Looking beyond its walls, the building as a program can also mean bringing new community infrastructure, sometimes offering public programs like lectures and forums, being a place for workshops and trainings, acting as a home to visual and performing arts, or providing human services like we find with social service hubs. While these core offerings are key to the success of each tenant organization, they also lay the groundwork for collaborative work between tenants that can spur innovation, build capacity, and scale results.
While programming provides valuable infrastructure and services to a center’s community, the program that offers the most promise to scale impact is a center’s efforts to promote and support collaboration. Nonprofit centers can be a platform for trust building and can move their community members along what the Nonprofit Centers Network calls a continuum of collaboration that moves from networking to coordination to deeper levels of collaboration and shared risk taking.
Networking and Trust Building
It starts at the basic level of the “building as a network,” bringing together members to learn more about one another, build trust, and begin to uncover shared interests and mission overlap. These efforts often take the form of simple social events or sometimes more structured activities. At Tides we held regular social events like happy hour, but also activities like Thoreau Open Your Doors, that invited tenants into each other’s spaces and Take Ten, where tenants gathered for a 10-minute afternoon snack and a short presentation highlighting a tenant.

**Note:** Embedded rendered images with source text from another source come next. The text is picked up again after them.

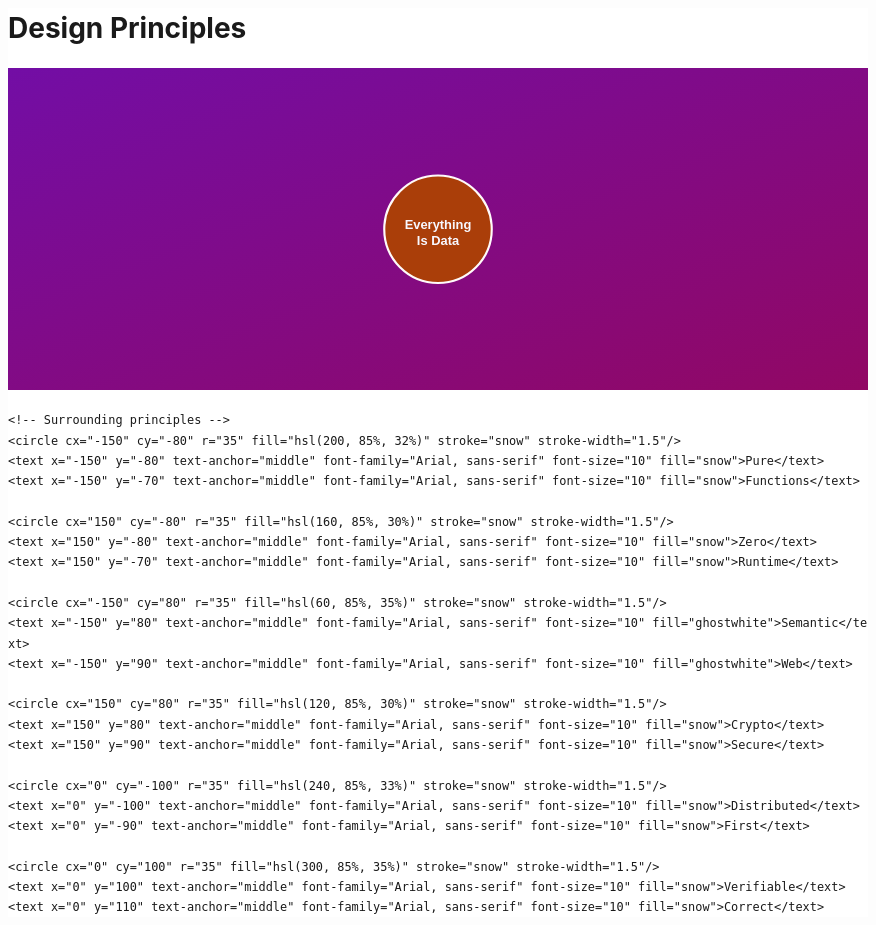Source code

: # <Sitebender> Design Principles

<svg viewBox="0 0 800 300" xmlns="http://www.w3.org/2000/svg">
  <defs>
    <linearGradient id="principles-gradient" x1="0%" y1="0%" x2="100%" y2="100%">
      <stop offset="0%" style="stop-color:hsl(280, 85%, 35%);stop-opacity:1" />
      <stop offset="100%" style="stop-color:hsl(320, 90%, 30%);stop-opacity:1" />
    </linearGradient>
  </defs>
  
  
  <rect width="800" height="300" fill="url(#principles-gradient)"/>
  
  
  <g transform="translate(400, 150)">
    <!-- Central principle -->
    <circle cx="0" cy="0" r="50" fill="hsl(20, 90%, 35%)" stroke="snow" stroke-width="2"/>
    <text x="0" y="0" text-anchor="middle" font-family="Arial, sans-serif" font-size="12" fill="ghostwhite" font-weight="bold">Everything</text>
    <text x="0" y="15" text-anchor="middle" font-family="Arial, sans-serif" font-size="12" fill="ghostwhite" font-weight="bold">Is Data</text>
    
    <!-- Surrounding principles -->
    <circle cx="-150" cy="-80" r="35" fill="hsl(200, 85%, 32%)" stroke="snow" stroke-width="1.5"/>
    <text x="-150" y="-80" text-anchor="middle" font-family="Arial, sans-serif" font-size="10" fill="snow">Pure</text>
    <text x="-150" y="-70" text-anchor="middle" font-family="Arial, sans-serif" font-size="10" fill="snow">Functions</text>
    
    <circle cx="150" cy="-80" r="35" fill="hsl(160, 85%, 30%)" stroke="snow" stroke-width="1.5"/>
    <text x="150" y="-80" text-anchor="middle" font-family="Arial, sans-serif" font-size="10" fill="snow">Zero</text>
    <text x="150" y="-70" text-anchor="middle" font-family="Arial, sans-serif" font-size="10" fill="snow">Runtime</text>
    
    <circle cx="-150" cy="80" r="35" fill="hsl(60, 85%, 35%)" stroke="snow" stroke-width="1.5"/>
    <text x="-150" y="80" text-anchor="middle" font-family="Arial, sans-serif" font-size="10" fill="ghostwhite">Semantic</text>
    <text x="-150" y="90" text-anchor="middle" font-family="Arial, sans-serif" font-size="10" fill="ghostwhite">Web</text>
    
    <circle cx="150" cy="80" r="35" fill="hsl(120, 85%, 30%)" stroke="snow" stroke-width="1.5"/>
    <text x="150" y="80" text-anchor="middle" font-family="Arial, sans-serif" font-size="10" fill="snow">Crypto</text>
    <text x="150" y="90" text-anchor="middle" font-family="Arial, sans-serif" font-size="10" fill="snow">Secure</text>
    
    <circle cx="0" cy="-100" r="35" fill="hsl(240, 85%, 33%)" stroke="snow" stroke-width="1.5"/>
    <text x="0" y="-100" text-anchor="middle" font-family="Arial, sans-serif" font-size="10" fill="snow">Distributed</text>
    <text x="0" y="-90" text-anchor="middle" font-family="Arial, sans-serif" font-size="10" fill="snow">First</text>
    
    <circle cx="0" cy="100" r="35" fill="hsl(300, 85%, 35%)" stroke="snow" stroke-width="1.5"/>
    <text x="0" y="100" text-anchor="middle" font-family="Arial, sans-serif" font-size="10" fill="snow">Verifiable</text>
    <text x="0" y="110" text-anchor="middle" font-family="Arial, sans-serif" font-size="10" fill="snow">Correct</text>
    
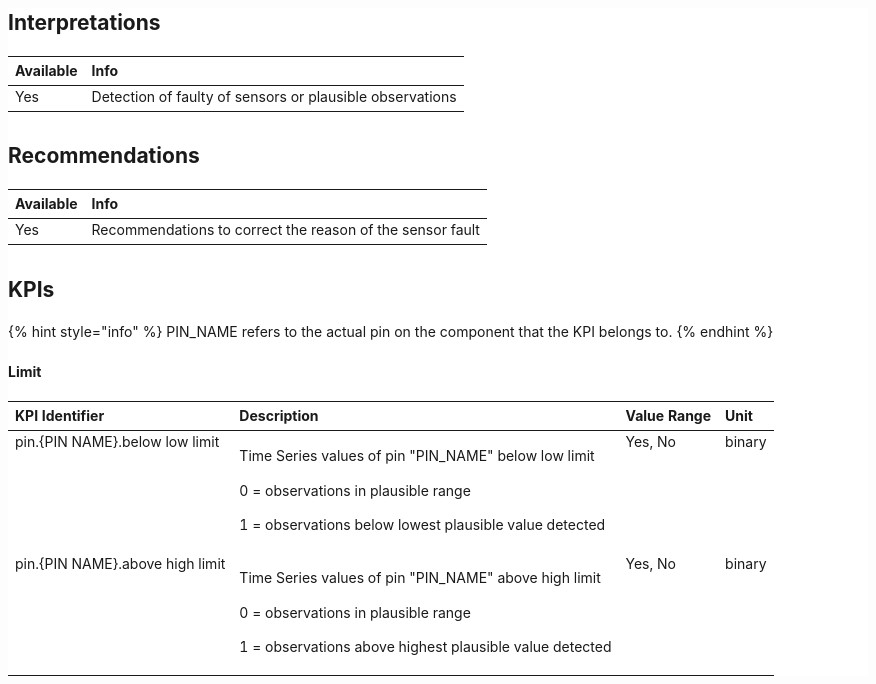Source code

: ## Interpretations

| Available | Info |
| :--- | :--- |
| Yes | Detection of faulty of sensors or plausible observations |

## Recommendations

| Available | Info |
| :--- | :--- |
| Yes | Recommendations to correct the reason of the sensor fault |

## KPIs

{% hint style="info" %}
PIN\_NAME refers to the actual pin on the component that the KPI belongs to.
{% endhint %}

#### Limit

<table>
  <thead>
    <tr>
      <th style="text-align:left">KPI Identifier</th>
      <th style="text-align:left">Description</th>
      <th style="text-align:left">Value Range</th>
      <th style="text-align:left">Unit</th>
    </tr>
  </thead>
  <tbody>
    <tr>
      <td style="text-align:left">pin.{PIN NAME}.below low limit</td>
      <td style="text-align:left">
        <p>Time Series values of pin &quot;PIN_NAME&quot; below low limit</p>
        <p>0 = observations in plausible range</p>
        <p>1 = observations below lowest plausible value detected</p>
      </td>
      <td style="text-align:left">Yes, No</td>
      <td style="text-align:left">binary</td>
    </tr>
    <tr>
      <td style="text-align:left">pin.{PIN NAME}.above high limit</td>
      <td style="text-align:left">
        <p>Time Series values of pin &quot;PIN_NAME&quot; above high limit</p>
        <p>0 = observations in plausible range</p>
        <p>1 = observations above highest plausible value detected</p>
      </td>
      <td style="text-align:left">Yes, No</td>
      <td style="text-align:left">binary</td>
    </tr>
  </tbody>
</table>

Coordination and Communication
Some centers go deeper by offering opportunities for peer learning and low-risk coordination like cross-referrals and joint volunteer recruitment. These spaces also support increased communication between groups. At the Posner Center, a themed center in Denver that is home to international development organizations, they identified a common need across organizations to increase their ability to measure impact. They collaborated with a local higher education institution to bring in faculty to teach on the topic on an ongoing basis. This allowed for efficiencies (not having to travel to campus, group learning) and reduced cost. It also meant they could build shared metrics to aggregate data across agencies.
Collaboration and Risk Taking
Pairing co-location with trust-building efforts can encourage organizations to take on bigger joint efforts with higher risks and rewards. These collaborative ventures can include joint fundraising, sharing staff, launching new joint programs or any effort where two or more organizations can pool their resources to foresee some new or scaled impact for the people or place they serve. At the Child and Family Services Center in Charlotte, North Carolina, the tenants banded together and hired a joint CFO to bring more sophisticated financial analysis to all their organizations.
Nonprofit centers can provide benefits to their tenant organizations and should be considered as an important community development strategy. By offering a more permanent home and affordable rent, and by easing the administrative load though quality amenities and services, nonprofit centers push the boundaries of what a multi-tenant building means.
But the real power of nonprofit centers is their potential to serve as platforms for robust collaboration and risk-taking between organizations. Fostered by their proximity and supported by center staff, center tenants have a pathway to build trust and learn from one another so they can think bigger and do more together than they could on their own.